Por outro lado, houve aumento no número de apreensões de armas de fogo. Um crescimento de 126,9% somando os registros da Secretaria de Segurança Pública (SSP), Polícia Federal e Polícia Rodoviária Federal. Em números absolutos também cresceu o número de internações de menores infratores: 16,9% no total.

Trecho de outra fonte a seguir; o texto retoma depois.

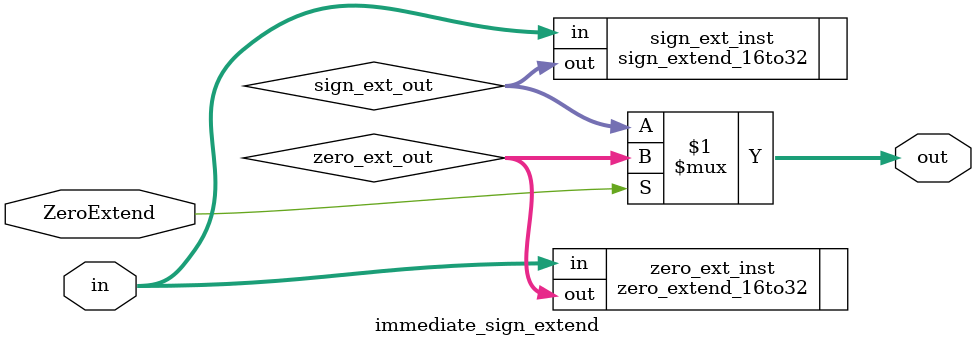
<source format=v>
module immediate_sign_extend(
    input  wire [15:0] in,
    input  wire       ZeroExtend,  // 1?? Zero Extend, 0?? Sign Extend
    output wire [31:0] out
);
    wire [31:0] sign_ext_out;
    wire [31:0] zero_ext_out;

    sign_extend_16to32 sign_ext_inst(.in(in), .out(sign_ext_out));
    zero_extend_16to32 zero_ext_inst(.in(in), .out(zero_ext_out));

    assign out = ZeroExtend ? zero_ext_out : sign_ext_out;
endmodule


</source>
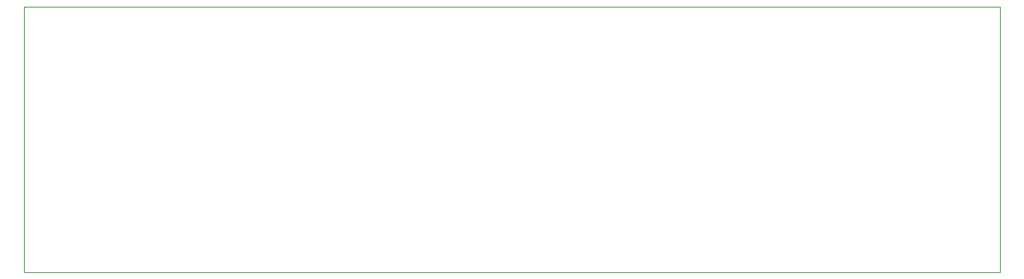
<source format=gtp>
G75*
G70*
%OFA0B0*%
%FSLAX24Y24*%
%IPPOS*%
%LPD*%
%AMOC8*
5,1,8,0,0,1.08239X$1,22.5*
%
%ADD10C,0.0000*%
D10*
X000190Y000492D02*
X000190Y012303D01*
X043497Y012303D01*
X043497Y000492D01*
X000190Y000492D01*
M02*

</source>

Em nota, a Secretaria de Segurança Pública não comentou o número de mortes cometidas por policiais, mas informou que houve redução em alguns pontos citados pelo Anuário e que tem adototado medidas para a diminuição dos índices de criminalidade no Estado. Veja a nota na íntegra:

“A Secretaria de Estado da Segurança Pública (SSP-MA) informa que o Anuário Brasileiro de Segurança Pública, publicado nesta segunda-feira (30), registrou queda de 20,5% nos crimes violentos letais intencionais em São Luís, entre 2015 e 2016, a quarta maior redução entre todas as capitais do Brasil. O anuário também registra outras quedas nos índices de criminalidade. Os homicídios na capital maranhense, por exemplo, caíram 15,4%. O crime de lesão corporal seguida de morte diminuiu 63,9% e os latrocínios tiveram redução de 52,5%. O Governo do Maranhão vem adotando medidas concretas no combate à criminalidade no Estado. Em três anos de gestão, o sistema de segurança recebeu um incremento de 26,9% no efetivo policial, chegando à marca histórica de 12 mil agentes em atuação. As efetivações são parte do plano de reestruturação das polícias que, além do reforço pessoal, receberam mais de 4 mil promoções, em um inédito programa de valorização das categorias, e agora contam com o acréscimo de 833 novas viaturas. Os investimentos no setor também permitiram a criação das Superintendências Especializadas nos crimes de maior demanda – cujas investigações de homicídios estão contempladas; a descentralização da atividade policial; a instituição do Pacto pela Paz; e a maior integração entre polícia e sociedade, fator contribuinte para a queda nos indicadores de violência. O Estado também investiu na transparência dos dados. Até 2015 havia um alto índice de subnotificações registradas fora da Capital. Isso significa que os crimes cometidos no interior nem sempre entravam para as estatísticas. Ciente da deficiência, a atual gestão corrigiu a aferição de dados com a criação da Unidade de Estatística e Análise Criminal da SSP. Além disso, incluiu 18 representantes de estatísticas nas Unidades Regionais para obter os números exatos da criminalidade no interior do Estado”.